EXERCISE DESCRIPTION =>
The lines from the one holding "753 424 19.52" through the end of the records below are to be written out exactly, and nothing else; pictures are to be left out.

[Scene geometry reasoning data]
========

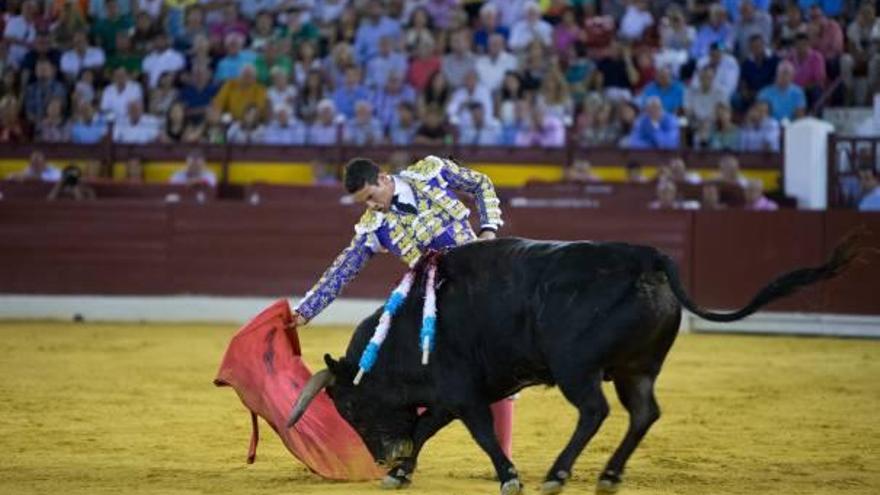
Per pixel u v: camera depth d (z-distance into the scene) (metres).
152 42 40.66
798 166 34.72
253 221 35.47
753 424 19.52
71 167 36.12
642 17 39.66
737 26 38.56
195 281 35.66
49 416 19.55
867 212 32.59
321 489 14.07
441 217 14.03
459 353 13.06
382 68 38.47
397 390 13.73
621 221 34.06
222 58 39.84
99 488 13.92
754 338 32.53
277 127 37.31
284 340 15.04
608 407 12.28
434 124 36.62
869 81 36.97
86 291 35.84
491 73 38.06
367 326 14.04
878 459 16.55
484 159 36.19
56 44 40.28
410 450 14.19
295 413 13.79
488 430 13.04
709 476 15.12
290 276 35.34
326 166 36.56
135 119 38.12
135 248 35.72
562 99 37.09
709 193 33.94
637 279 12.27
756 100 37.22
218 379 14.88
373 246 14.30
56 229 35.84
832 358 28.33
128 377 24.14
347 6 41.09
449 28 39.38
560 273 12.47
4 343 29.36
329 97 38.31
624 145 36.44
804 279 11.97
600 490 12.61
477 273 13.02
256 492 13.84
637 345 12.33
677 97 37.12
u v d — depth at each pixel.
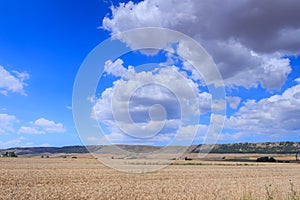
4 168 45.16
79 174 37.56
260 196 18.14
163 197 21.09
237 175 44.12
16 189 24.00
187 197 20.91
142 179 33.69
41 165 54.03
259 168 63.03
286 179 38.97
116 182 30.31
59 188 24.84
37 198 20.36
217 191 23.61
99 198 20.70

========

TASK SOLUTION =>
753 424 19.52
71 167 36.12
642 17 39.66
737 26 38.56
195 281 35.66
49 416 19.55
867 212 32.59
321 489 14.07
441 217 14.03
459 353 13.06
382 68 38.47
397 390 13.73
621 221 34.06
222 58 39.84
99 488 13.92
754 338 32.53
277 127 37.31
284 340 15.04
608 407 12.28
434 124 36.62
869 81 36.97
86 291 35.84
491 73 38.06
367 326 14.04
878 459 16.55
484 159 36.19
56 44 40.28
410 450 14.19
295 413 13.79
488 430 13.04
709 476 15.12
290 276 35.34
326 166 36.56
135 119 38.12
135 248 35.72
562 99 37.09
709 193 33.94
637 279 12.27
756 100 37.22
218 379 14.88
373 246 14.30
56 229 35.84
832 358 28.33
128 377 24.14
347 6 41.09
449 28 39.38
560 273 12.47
4 343 29.36
329 97 38.31
624 145 36.44
804 279 11.97
600 490 12.61
477 273 13.02
256 492 13.84
637 345 12.33
677 97 37.12
u v d — depth at each pixel.
4 168 45.16
79 174 37.56
260 196 18.14
163 197 21.09
237 175 44.12
16 189 24.00
187 197 20.91
142 179 33.69
41 165 54.03
259 168 63.03
286 179 38.97
116 182 30.31
59 188 24.84
37 198 20.36
217 191 23.61
99 198 20.70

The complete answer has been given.